The most common type of shot is the Wrist shot with over a total of 40000 shots for the 2019-2020 season. This is not too surprising as it is the quickest shot to pull off and it can be effective from a wide variety of distance.
The most dangerous dangerous type of shot based on % of goal scored would be tip in at 16.66%, which represent situations where a player stand in front of the net to try and redirect a pass into the net. This is not too surprising as these type of plays challenge goalies to make quick save and gives them less time to prepare from the shot. We can also see that this is a play that is harder to pull off than just shooting the puck due to the low amount of shots made this way during a year. We could therefore expect a team that is more able to set up tip-in plays to be able to win more often.
By analyzing the distance of a shot to the net and it’s probability of producing a goal, we can see that the probability is very high in a distance less than 10 ft from the net. This area provides clean shots on goal and is one of the most effective zones of snapping off a quick wrist shot.

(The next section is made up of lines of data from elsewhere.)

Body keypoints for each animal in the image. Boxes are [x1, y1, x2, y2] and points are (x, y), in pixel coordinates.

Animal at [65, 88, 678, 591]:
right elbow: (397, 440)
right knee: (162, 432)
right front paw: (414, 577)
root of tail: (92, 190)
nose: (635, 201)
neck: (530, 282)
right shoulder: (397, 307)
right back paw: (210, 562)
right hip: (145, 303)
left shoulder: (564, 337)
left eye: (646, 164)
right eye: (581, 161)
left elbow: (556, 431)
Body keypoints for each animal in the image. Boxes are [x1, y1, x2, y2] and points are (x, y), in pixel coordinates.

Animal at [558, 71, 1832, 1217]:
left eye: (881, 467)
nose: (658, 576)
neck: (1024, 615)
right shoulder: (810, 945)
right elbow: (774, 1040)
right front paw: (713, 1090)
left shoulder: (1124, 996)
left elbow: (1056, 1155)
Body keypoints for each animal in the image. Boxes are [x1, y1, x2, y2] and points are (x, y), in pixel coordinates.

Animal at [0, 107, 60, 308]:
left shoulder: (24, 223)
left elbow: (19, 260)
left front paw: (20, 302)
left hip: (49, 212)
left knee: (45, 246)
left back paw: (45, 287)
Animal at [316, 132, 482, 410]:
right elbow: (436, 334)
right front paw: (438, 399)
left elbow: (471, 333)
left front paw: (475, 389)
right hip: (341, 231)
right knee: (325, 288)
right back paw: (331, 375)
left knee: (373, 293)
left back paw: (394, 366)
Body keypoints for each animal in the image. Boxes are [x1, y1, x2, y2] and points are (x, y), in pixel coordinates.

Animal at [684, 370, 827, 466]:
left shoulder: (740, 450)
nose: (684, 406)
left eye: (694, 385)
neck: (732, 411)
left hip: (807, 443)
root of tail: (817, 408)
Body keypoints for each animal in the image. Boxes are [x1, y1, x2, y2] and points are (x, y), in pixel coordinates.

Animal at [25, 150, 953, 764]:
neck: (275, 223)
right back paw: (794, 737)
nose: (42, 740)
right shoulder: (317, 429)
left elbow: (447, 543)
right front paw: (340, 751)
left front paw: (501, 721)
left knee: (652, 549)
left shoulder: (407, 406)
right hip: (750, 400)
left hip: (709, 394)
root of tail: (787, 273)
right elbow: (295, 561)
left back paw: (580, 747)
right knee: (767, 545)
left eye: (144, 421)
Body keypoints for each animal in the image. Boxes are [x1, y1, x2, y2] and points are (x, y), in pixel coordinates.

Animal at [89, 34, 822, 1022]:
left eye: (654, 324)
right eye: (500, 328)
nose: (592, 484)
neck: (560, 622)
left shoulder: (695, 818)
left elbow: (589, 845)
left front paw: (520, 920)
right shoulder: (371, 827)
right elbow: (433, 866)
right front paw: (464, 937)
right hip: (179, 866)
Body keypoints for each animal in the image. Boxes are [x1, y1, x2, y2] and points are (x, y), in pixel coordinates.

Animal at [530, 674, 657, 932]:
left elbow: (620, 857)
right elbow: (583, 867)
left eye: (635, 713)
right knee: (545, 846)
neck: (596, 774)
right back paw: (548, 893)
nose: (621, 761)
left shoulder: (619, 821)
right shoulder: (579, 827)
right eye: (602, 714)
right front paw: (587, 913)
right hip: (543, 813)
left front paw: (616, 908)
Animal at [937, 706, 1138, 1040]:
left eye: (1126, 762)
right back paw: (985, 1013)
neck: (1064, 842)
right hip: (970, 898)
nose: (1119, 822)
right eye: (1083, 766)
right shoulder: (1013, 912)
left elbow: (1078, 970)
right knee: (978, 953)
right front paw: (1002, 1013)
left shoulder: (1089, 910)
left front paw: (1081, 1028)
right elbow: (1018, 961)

We also see a lot of noise in the goal probability of shots coming from far away, this is mainly due to a low frequency of shots from that far and also from empty net goals which allows a team to aim the net from afar and shoot in it even from the defensive zone.
By comparing the 3 graphs and focusing our analysis on shots from less than 100 ft for the reason stated above, we can see that results by year are pretty stable. This is due to a consistent ruleset in the past couple years. If some rule changes happened giving goalers smaller equipment on widening the net we might’ve seen a distribution shift in our figures.
What we can see in this graphs, in all of the shot types, distance is inversely related to the probability of scoring.
We can also see that tip ins seem to be pretty effective when the distance to the net is less than 20 ft but their effectiveness dive down afterward. This can be explained by the fact that tip in shots are usually less strong as you don’t take a lot of time to transfer power to the shot so from two far away goalers have an easier time stopping those shots.
Looking at the 20-40 feet range, We can see that the most effective shots tend to be snap-shot and slap shots which allows player to make stronger shots that are able to surprise goalers.
From this analysis, our conclusion is that the best shot is dependent on your distance to the net and if we were a coaching team, these are the instruction we’d give to our player to try and maximise our scoring chance:
If you are less than 20 feet away from the net and want to take a shot, look around to see if a player is in position for a tip in, otherwise take a wrist shot on net.
If you are in the 20-40 feet range, try to surprise the goaler with a snap shot or a slap shot.
If you are further away from the net, look for a player in a better position than you.